Let’s talk about the column space $C(A)$ of a matrix $A$.
$C(A)$ contains all vectors $b$ that are the result of the system of equations $A\mathbb{x} = b$.
Therefore, these $b$ are being represented as linear combinations of columns in $A$, equivalent to the set of column vectors of $A$ spanning the column space of $A$.
For example: the set of vectors $v_1 = \begin{bmatrix} 1 \\ 0 \end{bmatrix}$ and $v_2 = \begin{bmatrix} 0 \\ 1 \end{bmatrix}$ spans the 2-dimensional space $\mathbf{R}^2$.
It’s evident because any vector $u \in \mathbf{R}^2$ can be written as $u = cv_1 + wv_2$.

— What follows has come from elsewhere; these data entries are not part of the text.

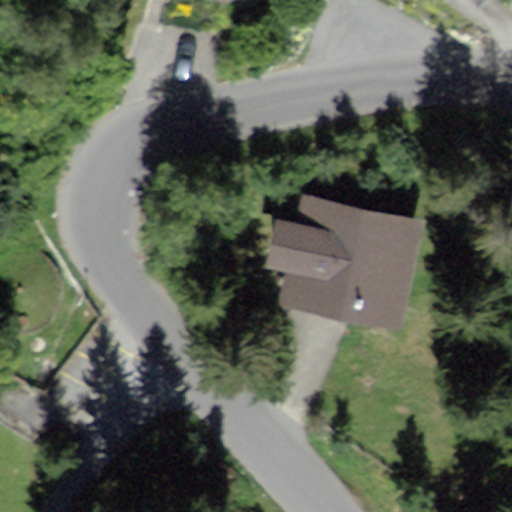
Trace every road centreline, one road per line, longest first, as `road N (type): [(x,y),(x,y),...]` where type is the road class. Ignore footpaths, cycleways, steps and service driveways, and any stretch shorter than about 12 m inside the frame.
road 1 (unclassified): [(159,339),(88,230),(97,166),(129,140),(238,111),(427,80),(511,89)]
road 2 (unclassified): [(312,511),(159,339)]
road 3 (residential): [(65,511),(159,339)]
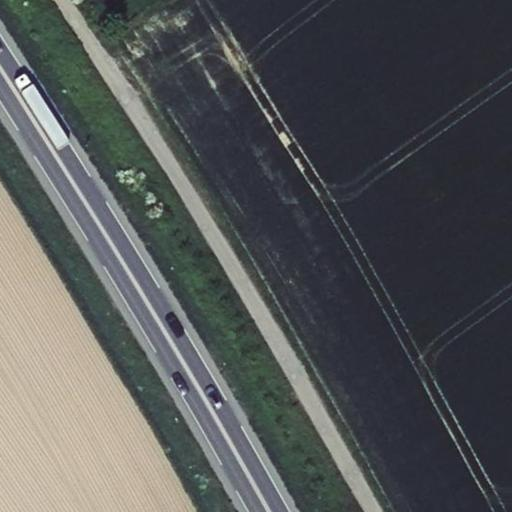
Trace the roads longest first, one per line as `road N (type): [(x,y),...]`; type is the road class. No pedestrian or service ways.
road 1 (track): [(64,0),(376,511)]
road 2 (primary): [(267,511),(0,69)]
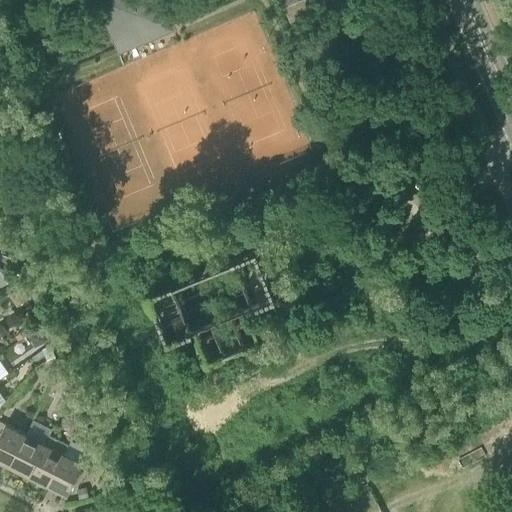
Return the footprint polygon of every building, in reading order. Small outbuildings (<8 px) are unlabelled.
[(99,0),(105,13),(120,49),(132,44),(129,37),(158,24),(161,32),(173,27),(161,0),(99,0)] [(290,23),(315,12),(309,0),(300,0),(283,8),(290,23)] [(257,248),(149,292),(169,340),(197,329),(209,360),(262,339),(249,308),(277,296),(257,248)] [(0,265),(9,268),(13,258),(0,253),(0,265)] [(0,285),(1,287),(15,276),(11,271),(0,266),(0,285)] [(16,306),(27,299),(19,287),(8,294),(16,306)] [(28,334),(26,329),(17,335),(20,339),(28,334)] [(41,329),(29,334),(34,347),(46,342),(41,329)] [(47,361),(55,358),(50,346),(42,349),(47,361)] [(50,377),(61,372),(58,364),(46,370),(50,377)] [(65,379),(61,372),(50,377),(53,384),(65,379)] [(457,392),(460,391),(479,383),(480,383),(476,372),(468,376),(467,373),(452,379),(457,392)] [(85,422),(81,414),(69,419),(73,427),(85,422)] [(76,433),(88,428),(85,422),(73,427),(76,433)] [(6,424),(0,435),(0,460),(10,466),(26,434),(6,424)] [(30,476),(46,444),(26,434),(10,466),(30,476)] [(30,476),(49,485),(65,454),(69,444),(51,435),(46,444),(30,476)] [(65,454),(49,485),(68,495),(90,451),(71,441),(69,444),(65,454)] [(89,498),(87,487),(77,489),(80,500),(89,498)]
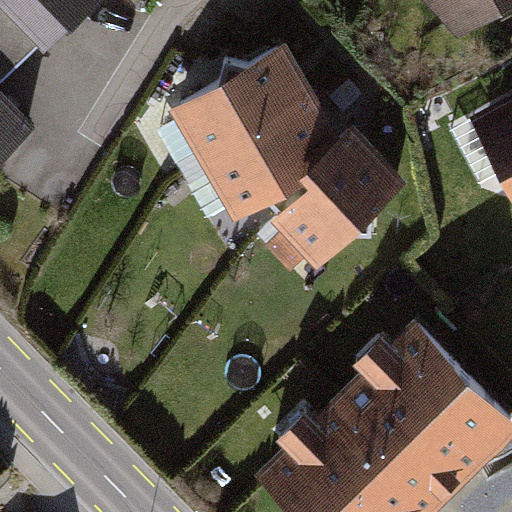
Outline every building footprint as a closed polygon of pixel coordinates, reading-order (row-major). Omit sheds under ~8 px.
[(94,0),(0,0),(0,37),(23,61),(47,39),(51,43),(94,0)] [(511,0),(438,0),(464,27),(511,1),(511,0)] [(0,147),(31,117),(0,85),(0,84),(23,61),(0,37),(0,147)] [(318,96),(286,41),(250,62),(228,56),(223,77),(177,104),(205,152),(183,165),(187,172),(318,96)] [(364,92),(351,79),(333,97),(346,110),(364,92)] [(313,167),(343,138),(319,96),(187,173),(191,180),(214,167),(242,215),(276,194),(288,206),(320,174),(313,167)] [(511,100),(478,120),(511,181),(511,100)] [(375,210),(410,175),(358,123),(343,138),(313,167),(320,174),(288,206),(257,236),(263,242),(281,224),(320,263),(352,234),(375,233),(375,210)] [(430,511),(511,433),(511,412),(422,320),(267,471),(306,511),(430,511)]
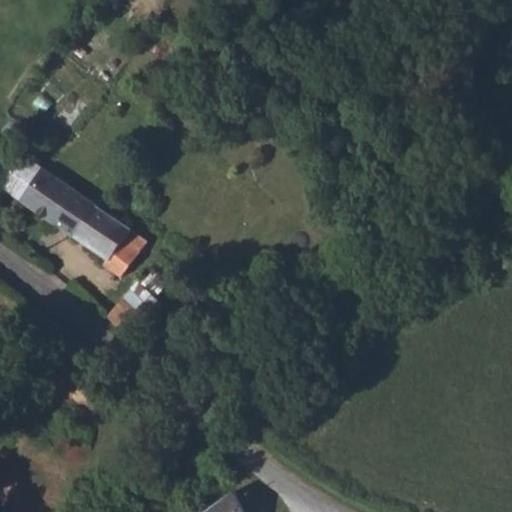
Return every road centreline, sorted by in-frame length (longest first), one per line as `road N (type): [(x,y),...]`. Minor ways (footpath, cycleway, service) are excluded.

However, the set of vectors $w_1 = \begin{bmatrix} 1 \\ 1 \end{bmatrix}$ and $v_2 = \begin{bmatrix} -1 \\ -1 \end{bmatrix}$ only spans a line in $\mathbf{R}^2$.
Basis and Dimension
A basis of a vector space is a set of vectors $v_1, v_2, …, v_n$ that satisfy 2 properties:
- $v_1, v_2, …, v_n$ are linearly independent
- $v_1, v_2, …, v_n$ span a vector space
This means if the vectors in the spanning set $S$ are linearly independent, then $S$ is the basis of a vector space generated by $S$.
A basis is a set with just enough vectors to span a space.
As in the example above, we see that the set $v_1 = \begin{bmatrix} 1 \\ 0 \end{bmatrix}$ and $v_2 = \begin{bmatrix} 0 \\ 1 \end{bmatrix}$ spans $\mathbf{R}^2$.
However, not every set of 2 independent vectors is a basis for $\mathbf{R}^2$ ($w_1 = \begin{bmatrix} 1 \\ 1 \end{bmatrix}$ and $v_2 = \begin{bmatrix} -1 \\ -1 \end{bmatrix}$ is an example).
Similarly, not every set of 3 independent vectors is a basis for $\mathbf{R}^3$. Sometimes they only span a line or a 2-dimensional plane.
The vectors $v_1, v_2, …, v_n$ form the basis of the space $\mathbf{R}^n$ if and only if they are the columns of an invertible matrix of size $n \times n$
Hence, the basis of $\mathbf{R}^n$ is an infinite set.
For example, the columns of matrix $A = \begin{bmatrix} 1 & 0 & 0 \\ 1 & 1 & 0 \\ 1 & 0 & 0 \end{bmatrix}$ form a basis of the space $\mathbf{R}^3$.
The columns of matrix $B = \begin{bmatrix} 1 & 0 & 0 \\ 0 & 1 & 0 \\ 0 & 0 & 1 \end{bmatrix}$ also form a basis of the space. This is called the standard basis of $\mathbf{R}^3$.
Moreover, with $v_1, v_2, …, v_n$ being vectors in the basis of $\mathbf{R}^n$, the linear combination to create a vector $v$ is unique.
It means, if $v = a_1v_1 + a_2v_2 + … + a_nv_n$ and $v = b_1v_1 + b_2v_2 + … + b_nv_n$, then $a_i = b_i$ for $1 \leq i \leq n$.
Indeed, subtracting the two vectors $v$ yields $v - v = (a_1 - b_1)v_1 + (a_2 - b_2)v_2 + … + (a_n - b_n)v_n = \mathbb{0}$. Since $v_1, v_2, …, v_n$ are linearly independent, $a_i - b_i = \mathbb{0} \Leftrightarrow a_i = b_i$.
A question I had when starting this chapter was: can there exist a basis for $\mathbf{R}^n$ with a number of vectors different from $n$?
The answer is: NO. Every basis of a vector space must have the same number of vectors.
This leads to a concept of the dimension of a vector space:
The number of vectors in any and every basis of a vector space is the dimension of that space
This means if $v_1, v_2, …, v_n$ and $w_1, w_2, …, w_m$ are both bases of a space, then $n = m$.
The number of vectors in a basis depends on the dimension of the space. The space $\mathbf{R}^n$ has $n$ vectors in any basis of it.